I just want chocolate, but which one to choose?

25 Mar 2021

Every Easter, year after year, the search for one of the world’s most consumed sweet ever increases. But do you know where this chocolate you consume or give as a gift comes from?

“My grandfather never ate chocolate. He died without knowing what taste it has.” These are the words of the agroecological producer Edivaldo dos Santos, at the beginning of “Dois Riachões, Cacau e Liberdade”, a documentary directed by Fellipe Abreu and Patrícia Moll. It is the motto of the daily struggle of Dois Riachões land reform settlement residents, which is also part of Cacau Cabruca do Sul da Bahia (Southern Bahia Cabruca Cocoa) Slow Food Presidium.

chocolate cocoa

For a long time, in that region, to taste the by-product of the Amazonic fruit was an exclusive privilege of colonels, as commented by Wanderson Oliveira, responsible for the local chocolate factory, launched at the end of 2020. Nowadays, one of the greatest joys is that part of the chocolate that they produce can be consumed by the community. He remembers satisfied, “The first chocolate we made used Edivaldo’s cocoa and we gave everything to him. In less than one week, there was nothing left.”

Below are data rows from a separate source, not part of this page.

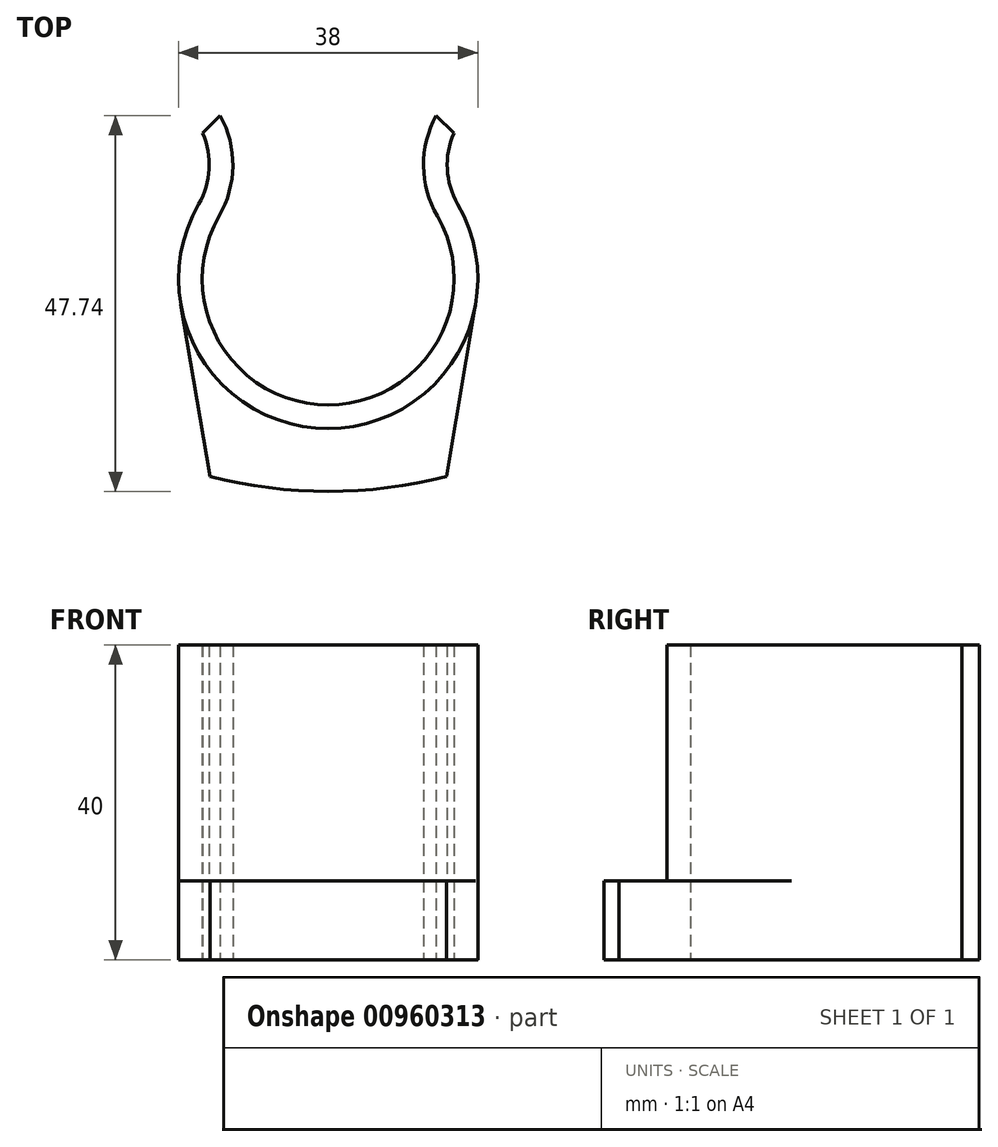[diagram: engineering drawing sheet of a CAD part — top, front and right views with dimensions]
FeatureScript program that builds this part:
annotation { "Feature Type Name" : "Feature", "Feature Type Description" : "" }
export const myFeature = defineFeature(function(context is Context, id is Id, definition is map)
    precondition{}
    {
        {
            var Q0;
            Q0=qCreatedBy(makeId("Top.planeOp"),FACE);
            var sketch = newSketch(context, id + "F0", { "sketchPlane" : qUnion([Q0])});
            skArc(sketch, "E0", {"start": v(-13.86, 8) * mm, "mid": v(0, -16) * mm, "end": v(13.86, 8) * mm});
            skLineSegment(sketch, "E1", {"start": v(-13.86, 8) * mm, "end": v(13.86, 8) * mm, "construction": true});
            skLineSegment(sketch, "E2", {"start": v(0, 0) * mm, "end": v(13.86, 8) * mm, "construction": true});
            skLineSegment(sketch, "E3", {"start": v(0, 0) * mm, "end": v(-13.86, 8) * mm, "construction": true});
            skLineSegment(sketch, "E4", {"start": v(13.86, 8) * mm, "end": v(15.55, 10.92) * mm});
            skLineSegment(sketch, "E5", {"start": v(-13.86, 8) * mm, "end": v(-15.55, 10.92) * mm});
            skArc(sketch, "E6", {"start": v(-15.55, 10.92) * mm, "mid": v(0, -19) * mm, "end": v(15.55, 10.92) * mm});
            skSolve(sketch);
        }
        {
            var Q0;
            Q0 = qSketchRegion(id + "F0", true);
            extrude(context, id + "F1", {"entities" : qUnion([Q0]), "depth" : 40 * mm, "offsetDistance" : 25 * mm});
        }
        {
            var Q0;
            Q0=qCreatedBy(makeId("Top.planeOp"),FACE);
            var sketch = newSketch(context, id + "F2", { "sketchPlane" : qUnion([Q0])});
            skArc(sketch, "E7", {"start": v(13.71, 20.74) * mm, "mid": v(12.12, 14.35) * mm, "end": v(13.86, 8) * mm});
            skArc(sketch, "E8", {"start": v(15.95, 18.5) * mm, "mid": v(15.13, 13.94) * mm, "end": v(16.45, 9.5) * mm});
            skLineSegment(sketch, "E9", {"start": v(15.95, 18.5) * mm, "end": v(13.71, 20.74) * mm});
            skLineSegment(sketch, "E10", {"start": v(13.86, 8) * mm, "end": v(16.45, 9.5) * mm});
            skLineSegment(sketch, "E11", {"start": v(0, 0) * mm, "end": v(0, 14.97) * mm, "construction": true});
            skSolve(sketch);
        }
        {
            var Q0;
            Q0=makeQuery(id+"F2.imprint","IMPRINT",FACE,{"disambiguationData":[TD([[makeQuery(id+"F2.imprint","IMPRINT",EDGE,{"derivedFrom":sQuery(id+"F2.wireOp",EDGE,"E7")}),1.0]])]});
            var Q1;
            Q1=makeQuery(id+"F1.opExtrude","CAP_FACE",FACE,{"disambiguationData":[OSD([sQuery(id+"F0.wireOp",EDGE,"E0"),sQuery(id+"F0.wireOp",EDGE,"E4"),sQuery(id+"F0.wireOp",EDGE,"E5"),sQuery(id+"F0.wireOp",EDGE,"E6")])],"isStart":false});
            extrude(context, id + "F3", {"entities" : qUnion([Q0]), "operationType" : NewBodyOperationType.ADD, "endBound" : BoundingType.UP_TO_SURFACE, "depth" : 25 * mm, "endBoundEntityFace" : qUnion([Q1]), "offsetDistance" : 25 * mm});
        }
        {
            var Q0;
            Q0=makeQuery(id+"F1.opExtrude","SWEPT_BODY",BODY,{"disambiguationData":[OSD([sQuery(id+"F0.wireOp",EDGE,"E0"),sQuery(id+"F0.wireOp",EDGE,"E4"),sQuery(id+"F0.wireOp",EDGE,"E5"),sQuery(id+"F0.wireOp",EDGE,"E6")])]});
            var Q1;
            Q1=qCreatedBy(makeId("Right.planeOp"),FACE);
            mirror(context, id + "F4", {"operationType" : NewBodyOperationType.ADD, "entities" : qUnion([Q0]), "mirrorPlane" : qUnion([Q1])});
        }
        {
            var Q0;
            {var subQ0=makeQuery(id+"F3.boolean.opBoolean","MERGE",FACE,{"derivedFrom":[makeQuery(id+"F1.opExtrude","CAP_FACE",FACE,{"disambiguationData":[OSD([sQuery(id+"F0.wireOp",EDGE,"E0"),sQuery(id+"F0.wireOp",EDGE,"E4"),sQuery(id+"F0.wireOp",EDGE,"E5"),sQuery(id+"F0.wireOp",EDGE,"E6")])],"isStart":true}),makeQuery(id+"F3.opExtrude","CAP_FACE",FACE,{"disambiguationData":[OSD([sQuery(id+"F2.wireOp",EDGE,"E7"),sQuery(id+"F2.wireOp",EDGE,"E8"),sQuery(id+"F2.wireOp",EDGE,"E9"),sQuery(id+"F2.wireOp",EDGE,"E10")])],"isStart":true})]});Q0=makeQuery(id+"F4.boolean.opBoolean","MERGE",FACE,{"derivedFrom":[subQ0,makeQuery(id+"F4.opPattern","COPY",FACE,{"derivedFrom":subQ0,"instanceName":"1"})]});}
            var sketch = newSketch(context, id + "F5", { "sketchPlane" : qUnion([Q0])});
            skArc(sketch, "E12", {"start": v(18.73, 3.19) * mm, "mid": v(0, 19) * mm, "end": v(-18.73, 3.19) * mm});
            skArc(sketch, "E13", {"start": v(15, 25.1) * mm, "mid": v(0, 27) * mm, "end": v(-15, 25.1) * mm});
            skLineSegment(sketch, "E14", {"start": v(18.73, 3.19) * mm, "end": v(15, 25.1) * mm});
            skLineSegment(sketch, "E15", {"start": v(-18.73, 3.19) * mm, "end": v(-15, 25.1) * mm});
            skLineSegment(sketch, "E16", {"start": v(0, 0) * mm, "end": v(0, 19) * mm, "construction": true});
            skLineSegment(sketch, "E17", {"start": v(0, 19) * mm, "end": v(0, 27) * mm, "construction": true});
            skSolve(sketch);
        }
        {
            var Q0;
            Q0 = qSketchRegion(id + "F5", true);
            extrude(context, id + "F6", {"entities" : qUnion([Q0]), "operationType" : NewBodyOperationType.ADD, "oppositeDirection" : true, "depth" : 10 * mm, "offsetDistance" : 25 * mm});
        }
    });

In addition to commercializing local chocolate in the region’s trade fairs, in organic points and by direct selling, “Dois Riachões” cocoa can be also found on Amma and Kalapa Chocolate – famous brazilian agroecological chocolate brands.

In the north of the country, in the Colônia Chicano Community, in Santa Bárbara, Belém metropolitan region (Pará state), since 2014, the cocoa specialist César de Mendes (aka De Mendes) gets into the forest almost daily, searching for the  Amazonic chocolate flavor, and works with traditional and indigenous communities.

 

“Chocolate is a way to tell these people’s stories, their role in the great urban centers and in the conservation of the forests and the planet”, he says.

chocolate

Today, De Mendes company processes two cocoa varieties and one of cupuaçu, in partnership with quilombolas (descendants and remnants of communities formed by enslaved black people in Brazil), riverside population and indigenous people. “It’s a taste language, we try to connect flavor to the territory. It’s a socio-environmental aggregation, not only from sophisticated techniques”, complements the chocolate maker.

In that same year of 2014, Arcelia Gallardo, chocolatier and small farmer’s daughter, moved from California to Brazil to stay closer to her passion: chocolate. In Mission Chocolate, besides prioritizing cocoa of origin, she values the use of other local sociobiodiversity products to compose the most different flavors. “When I was searching for fruits and nuts to put in the chocolate, I got onboard  in a deep study about Brazil. I wanted to know which was the best form to use different kinds of  ingredients in the chocolate, and if people would like it”, tells Arcelia. The result was the product line “Biomas” (biomes, in portuguese), which counts with five bars that contains baru, umbu, guava, orange and cupuaçu. And the ingredients’ origin is essential, “If I find a good input I need to know the cooperative, where it comes from, the family, the people involved”, comments Gallardo, who uses umbu – from the Slow Food Presidium, which is produced by Coopercuc, a family farming cooperative based in  Bahia – for the 70% intense chocolate with bites of this Caatinga fruit, and baru from Sítio Boca do Mato (from Goiás), to 70% intense chocolate with nuts and also to the production of a creamy bar.

This is all part of the “taste language”, which De Mendes referred to, resulting in a product that carries stories, flavors and peculiarities of each people and territory, through products that enhance sociobiodiversity. It is the food chain of “good, clean and fair” – from the forest to the tree, and from the bean to bar.

So, have you already decided which chocolate do you want for Easter?